## 課題:
a) 本文のうち、「上記第2の下レベリングロール」から始まり「板材に対応することができる。」で終わる部分を、一字一句そのまま書き写してください。
b) 本文で参照符号を付けて示されている名称を、符号ごとすべて挙げよ。

## 本文:
○ ○ ○

上記第2の下レベリングロール8bにおいては、幅方向中央部21の幅は板材Pの幅、材質や熱処理等に応じて変化させる必要があるため、板材Pの種類毎に対応する第2の下レベリングロール8bを準備して交換する必要があり、極めて煩雑である。
【0042】
そこで、本実施形態では、第2の下レベリングロール8bの幅方向中央部21の幅を可変とし、板材Pの幅、材質や熱処理等の変化に対応できるようにする。具体的には、
図6に示すように、幅方向中央部21の直径と同じ直径を有するリング23を取り付けられるようにして、実質的に幅方向中央部21の幅を調節できるようにする。リング23として幅の異なる複数のものを準備しておくことにより、種々の板材に対応することができる。

○ ○ ○

## データ:
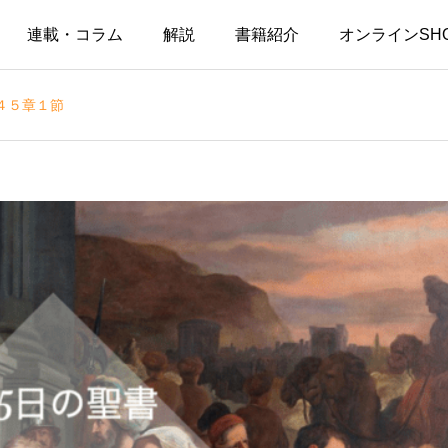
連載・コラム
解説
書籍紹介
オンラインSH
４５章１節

○ ○ ○

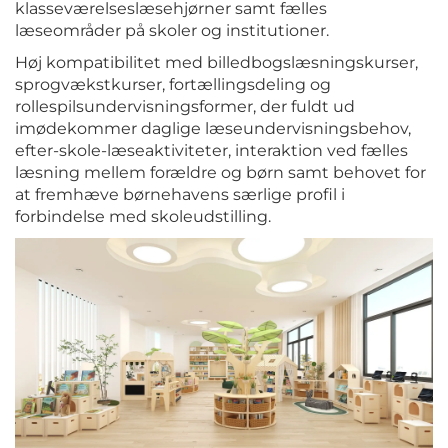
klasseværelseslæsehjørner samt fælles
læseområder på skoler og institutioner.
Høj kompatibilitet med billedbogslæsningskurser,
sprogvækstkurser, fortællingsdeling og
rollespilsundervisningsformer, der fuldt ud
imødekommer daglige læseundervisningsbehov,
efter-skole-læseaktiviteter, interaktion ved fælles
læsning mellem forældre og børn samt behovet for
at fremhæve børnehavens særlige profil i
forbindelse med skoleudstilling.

○ ○ ○

## 番号別の回答:
a)
上記第2の下レベリングロール8bにおいては、幅方向中央部21の幅は板材Pの幅、材質や熱処理等に応じて変化させる必要があるため、板材Pの種類毎に対応する第2の下レベリングロール8bを準備して交換する必要があり、極めて煩雑である。
【0042】
そこで、本実施形態では、第2の下レベリングロール8bの幅方向中央部21の幅を可変とし、板材Pの幅、材質や熱処理等の変化に対応できるようにする。具体的には、
図6に示すように、幅方向中央部21の直径と同じ直径を有するリング23を取り付けられるようにして、実質的に幅方向中央部21の幅を調節できるようにする。リング23として幅の異なる複数のものを準備しておくことにより、種々の板材に対応することができる。

b) 第2の下レベリングロール8b、幅方向中央部21、板材P、リング23